▶ [Stated task]:
Copy every line of text in the material word for word, leaving out the pictures.

(Data items)
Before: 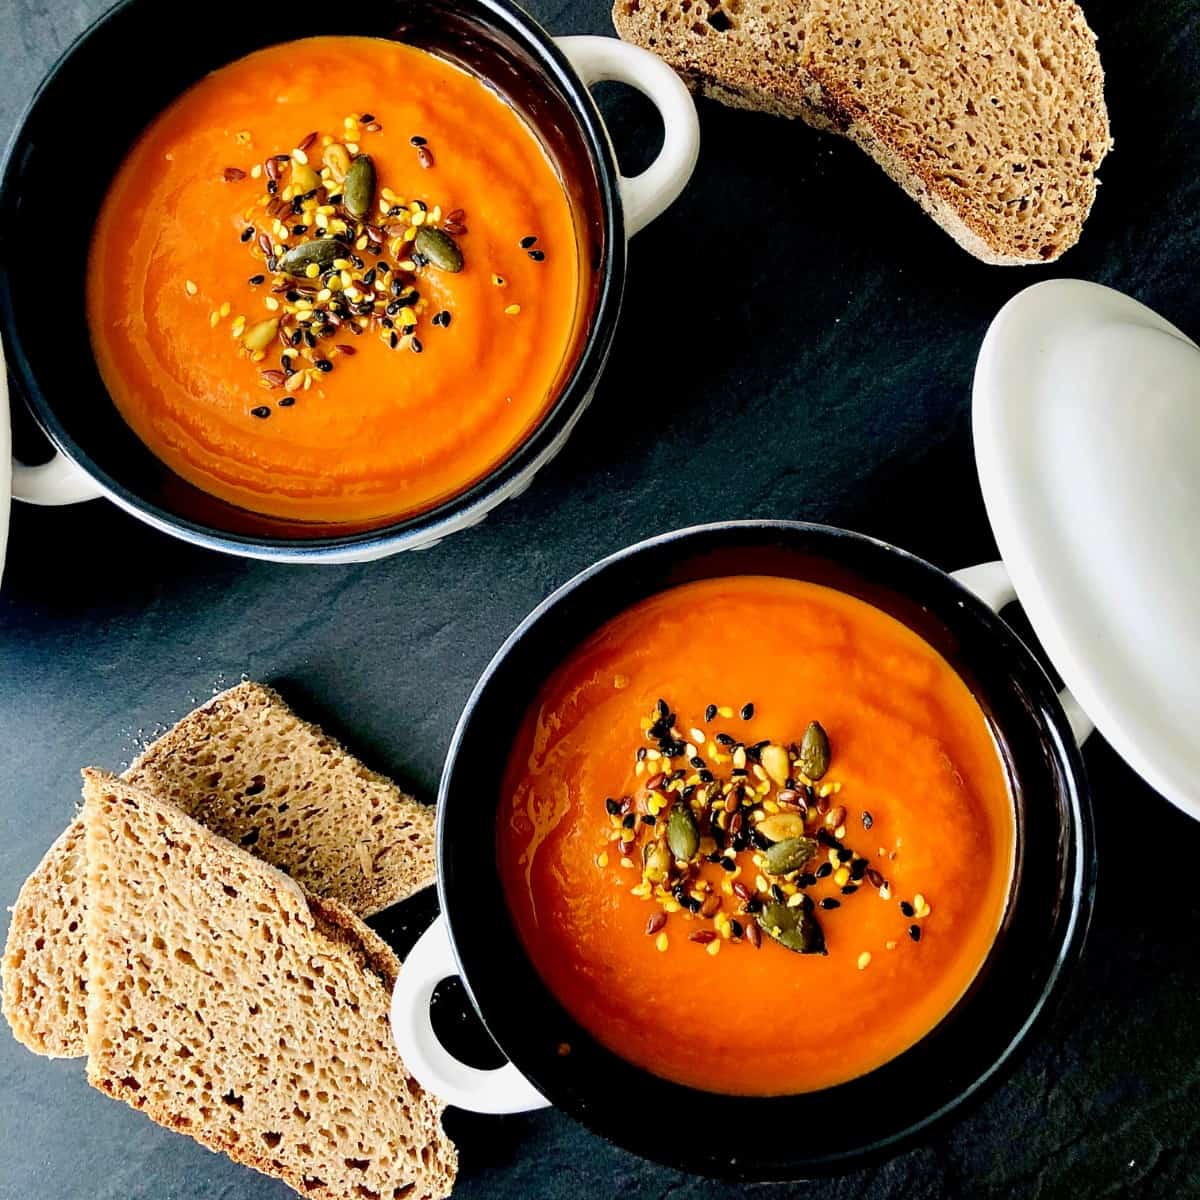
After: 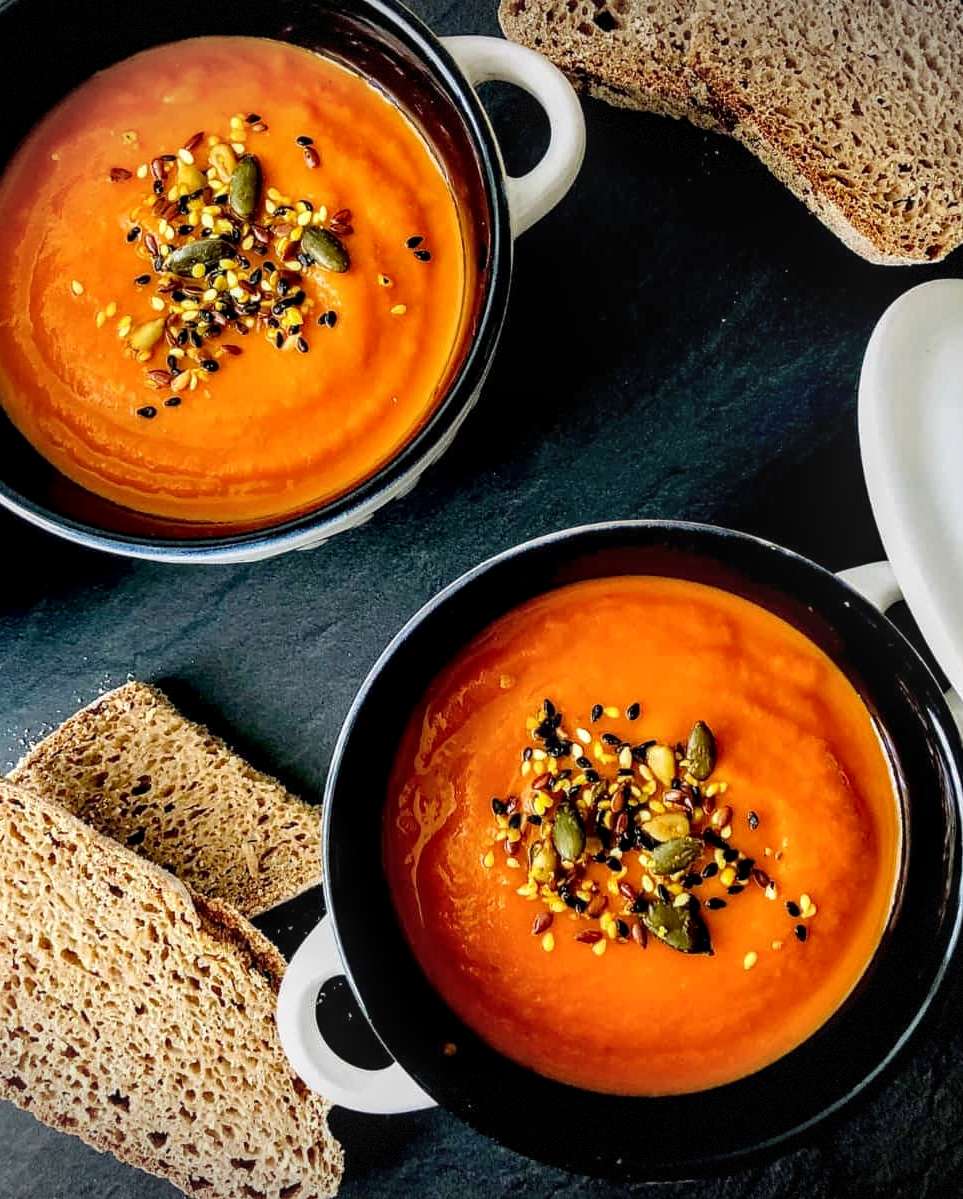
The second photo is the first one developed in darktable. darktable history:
vignetting: fall-off start 97.22%, width/height ratio 1.187, dithering 8-bit output, unbound false
local contrast: detail 130%
crop and rotate: left 9.515%, right 10.214%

▶ [Output]:
Before: 
After: 
The second photo is the first one developed in darktable. darktable history:
vignetting: fall-off start 97.22%, width/height ratio 1.187, dithering 8-bit output, unbound false
local contrast: detail 130%
crop and rotate: left 9.515%, right 10.214%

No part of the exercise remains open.